Wednesday, December 30, 2009
Clear One Health Plans, Inc. (OTCBB: CCHN) and PacificSource Health Plans announced today they have signed a definitive merger agreement under which PacificSource will acquire Clear One. Under the terms of the merger agreement, Clear One’s shareholders will receive $26.00 per share in cash, upon a successful close of the transaction.
- PacificSource and Clear One sign definitive merger agreement
- Clear One shareholders to receive $26.00 per share in cash
- Combines business capabilities and expertise of two strong, local companies committed to enhancing value for members and the community
- Enhances financial strength and increases growth opportunities to better serve both government and commercial markets
- Advances PacificSource’s strategy to increase its presence in Central Oregon, expand into government segments (Medicare and Medicaid), and improve its ability to collaborate with providers to serve those patients
The price represents a premium of 167% to the closing price on December 29, 2009, of $9.75. The transaction has a total equity value of approximately $46 million. Following the close, Clear One will become a wholly owned subsidiary of PacificSource Health Plans. The merger agreement is posted on Clear One’s website at www.clearonehp.com.

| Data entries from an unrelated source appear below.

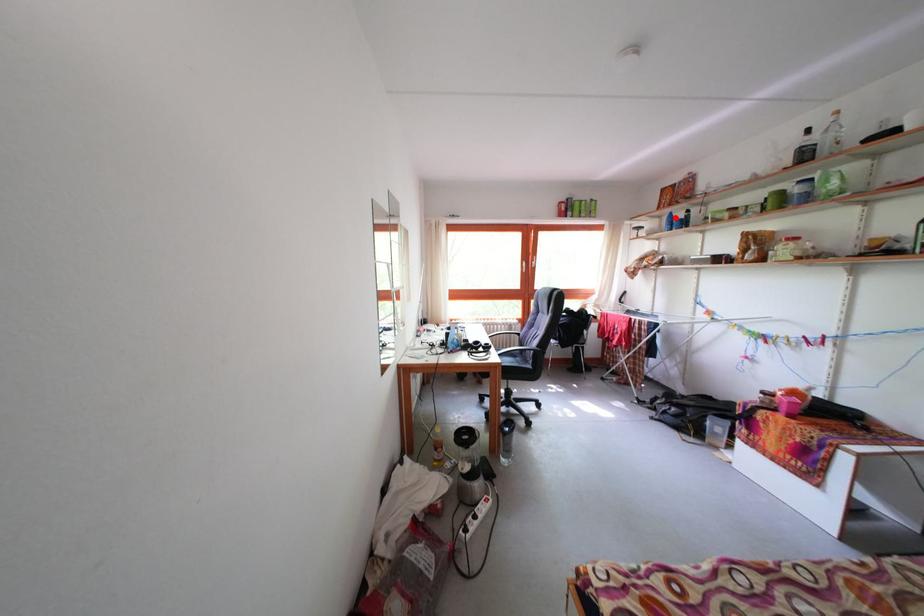
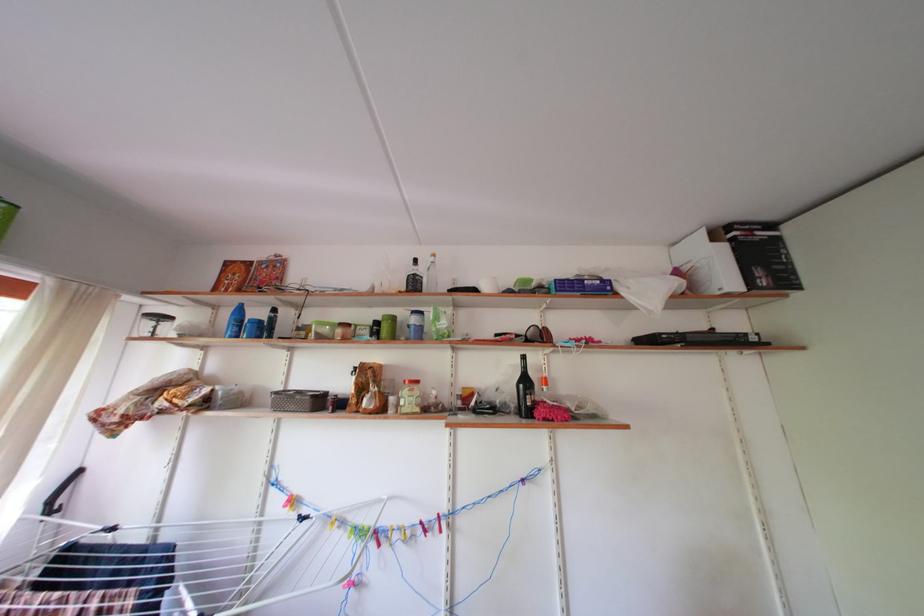
The point at the highlighted location is marked in the first image. Where is the corresponding point in the second image?

(242, 305)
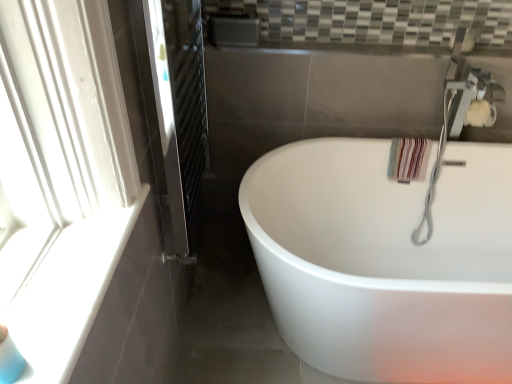
I want to click on vacant space underneath clear glass screen door at left (from a real-world perspective), so click(x=206, y=286).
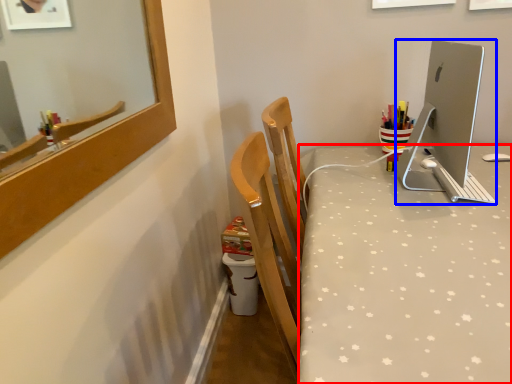
Question: Which object appears farthest to the camera in this image, desk (highlighted by a red box) or desktop computer (highlighted by a blue box)?

Choices:
 (A) desk
 (B) desktop computer

Answer: (B)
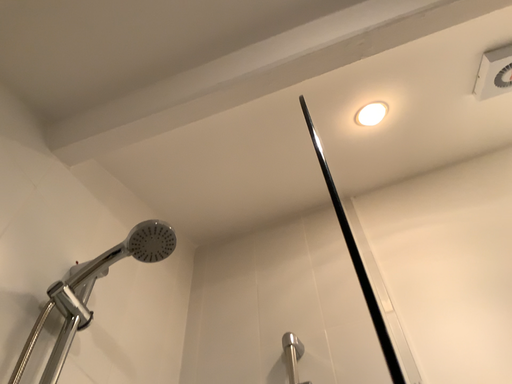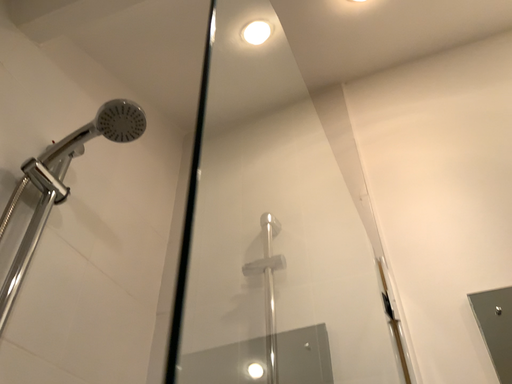
Question: Which way did the camera rotate in the video?

Choices:
 (A) rotated downward
 (B) rotated upward

Answer: (A)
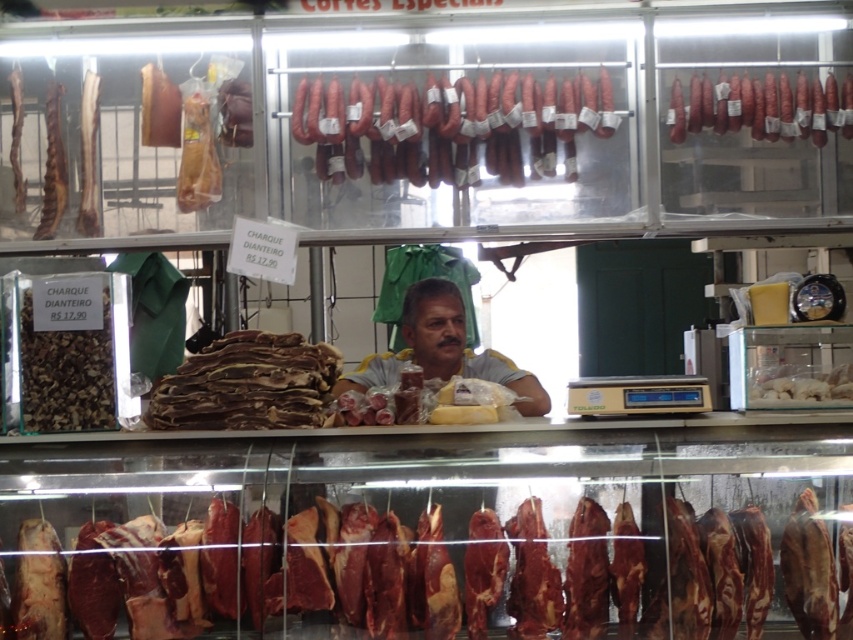
Question: Does smoked pink sausage at upper right appear on the left side of smoked brown meat at center?

Choices:
 (A) no
 (B) yes

Answer: (B)

Question: Is brown leather-like meat at center closer to the viewer compared to gray-yellow shirt at center?

Choices:
 (A) yes
 (B) no

Answer: (A)

Question: Which of the following is the closest to the observer?

Choices:
 (A) gray-yellow shirt at center
 (B) smoked pink meat at center

Answer: (B)

Question: Is smoked sausage at center to the right of brown leather-like meat at center from the viewer's perspective?

Choices:
 (A) yes
 (B) no

Answer: (A)

Question: Estimate the real-world distances between objects in this image. Which object is farther from the gray-yellow shirt at center?

Choices:
 (A) brown crumbly charque at left
 (B) matte brown meat at upper left
 (C) smoked sausage at center

Answer: (A)

Question: Which object is positioned closest to the matte brown meat at upper left?

Choices:
 (A) brown crumbly charque at left
 (B) translucent plastic bag at center
 (C) smoked sausage at center

Answer: (A)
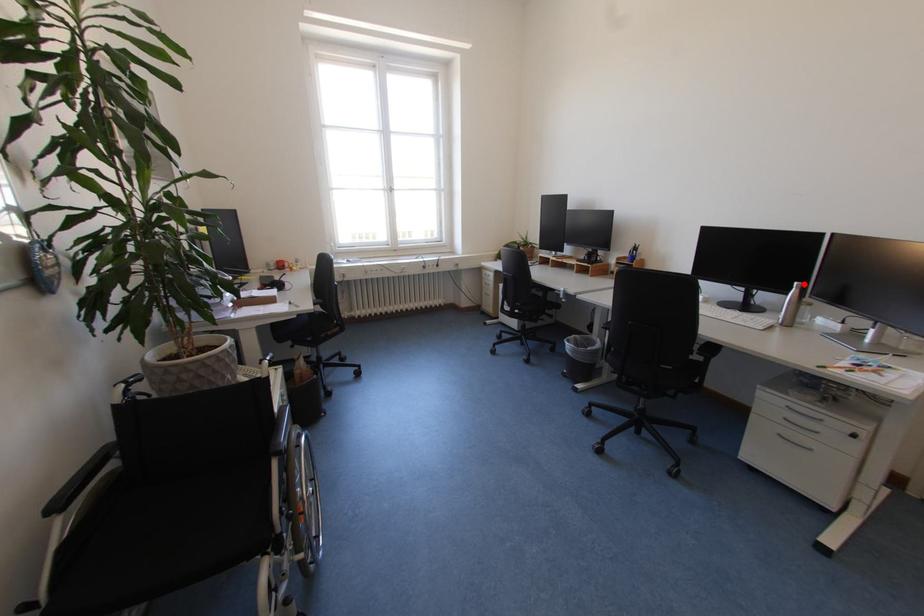
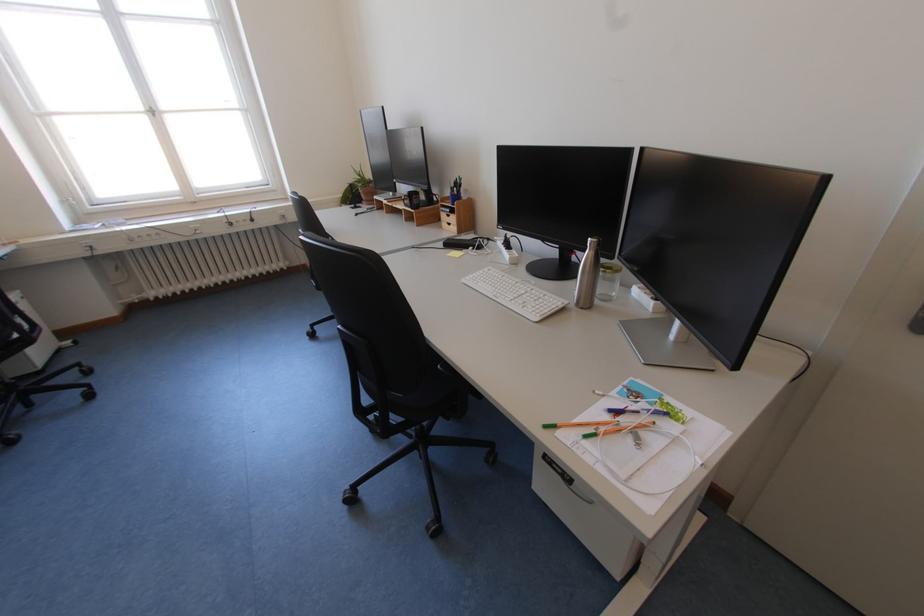
Question: I am providing you with two images of the same scene from different viewpoints. In image1, a red point is highlighted. Considering the same 3D point in image2, which of the following is correct?

Choices:
 (A) It is closer
 (B) It is farther

Answer: (A)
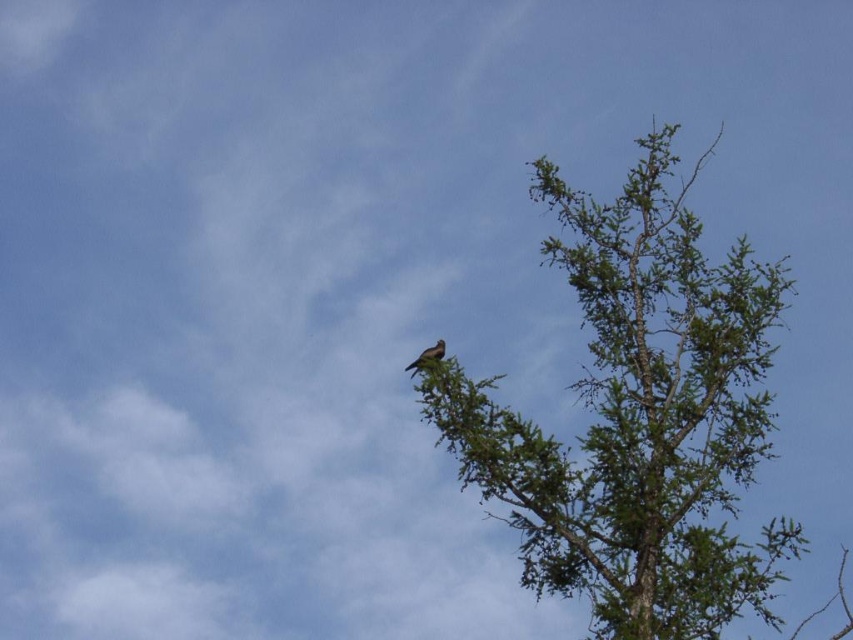
Question: Does green textured tree at upper right appear over brown feathered bird at upper center?

Choices:
 (A) yes
 (B) no

Answer: (B)

Question: Which point is closer to the camera?

Choices:
 (A) (440, 348)
 (B) (438, 369)

Answer: (B)

Question: Among these points, which one is nearest to the camera?

Choices:
 (A) (408, 369)
 (B) (462, 449)

Answer: (A)

Question: In this image, where is green textured tree at upper right located relative to brown feathered bird at upper center?

Choices:
 (A) below
 (B) above

Answer: (A)

Question: Can you confirm if green textured tree at upper right is thinner than brown feathered bird at upper center?

Choices:
 (A) yes
 (B) no

Answer: (B)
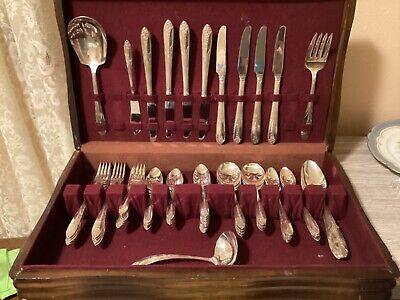
At what (x,y) coordinates should I click in order to perform the action: click on knives. Please return your answer as a coordinate pair (x, y). Image resolution: width=400 pixels, height=300 pixels. Looking at the image, I should click on (136, 119), (150, 116), (169, 115), (188, 115), (204, 117), (220, 118), (241, 117), (259, 120), (270, 119).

Shareholders of Clear One are urged to periodically check Clear One’s website for updated information.
The Board of Directors of both companies unanimously approved the transaction and Clear One entered into the merger agreement following unanimous recommendation by a special committee comprised of independent directors (the “Special Committee”). In negotiating the merger agreement, the Special Committee and Board of Directors of Clear One were advised by its financial advisor, Duff & Phelps Securities, LLC. In addition, Duff & Phelps, LLC delivered to Clear One’s Board of Directors its written opinion, dated December 29, 2009, to the effect that, as of that date, based on and subject to the assumptions, limitations and qualifications set forth in its written opinion, the consideration to be received by the shareholders of Clear One pursuant to the merger agreement was fair to such shareholders from a financial point of view.